### Task to complete:
Check each line of the data below for the string "depth", then state how many have it and nothing else.
*** Task inputs
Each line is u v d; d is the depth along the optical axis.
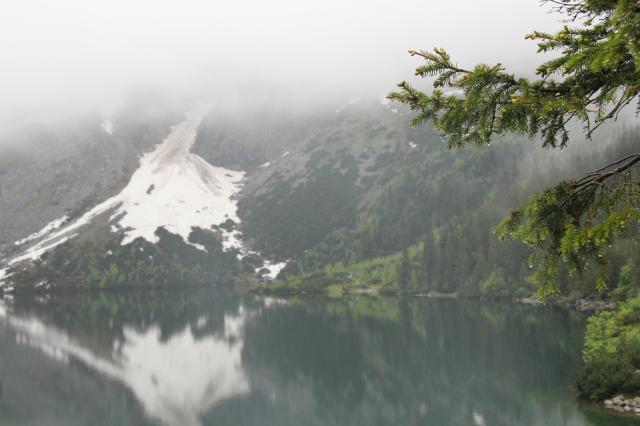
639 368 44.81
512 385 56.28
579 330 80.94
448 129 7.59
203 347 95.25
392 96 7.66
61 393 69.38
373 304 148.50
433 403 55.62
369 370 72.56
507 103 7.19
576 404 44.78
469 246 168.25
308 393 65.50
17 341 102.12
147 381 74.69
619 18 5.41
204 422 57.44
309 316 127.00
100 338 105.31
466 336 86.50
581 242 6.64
******
*** Task inputs
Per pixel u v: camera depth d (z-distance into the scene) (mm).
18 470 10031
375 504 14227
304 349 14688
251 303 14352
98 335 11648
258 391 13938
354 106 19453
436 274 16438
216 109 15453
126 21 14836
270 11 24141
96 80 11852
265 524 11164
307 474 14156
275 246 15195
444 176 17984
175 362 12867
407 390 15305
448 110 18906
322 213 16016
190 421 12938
******
*** Task inputs
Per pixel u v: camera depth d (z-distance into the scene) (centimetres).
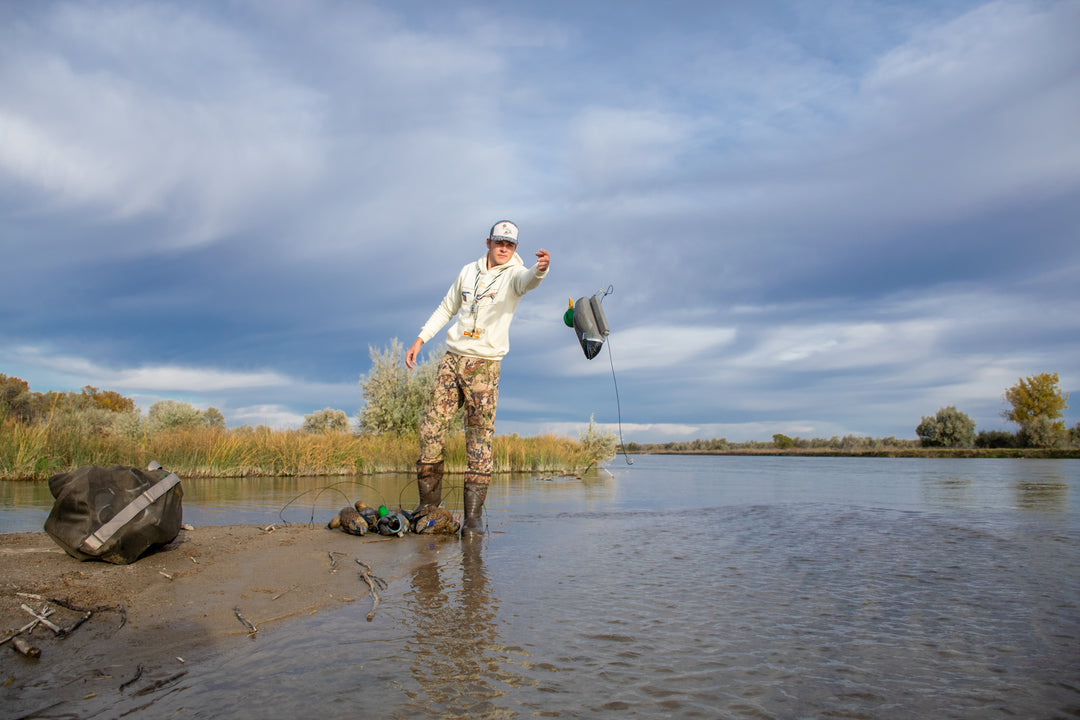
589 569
******
### Task answer:
3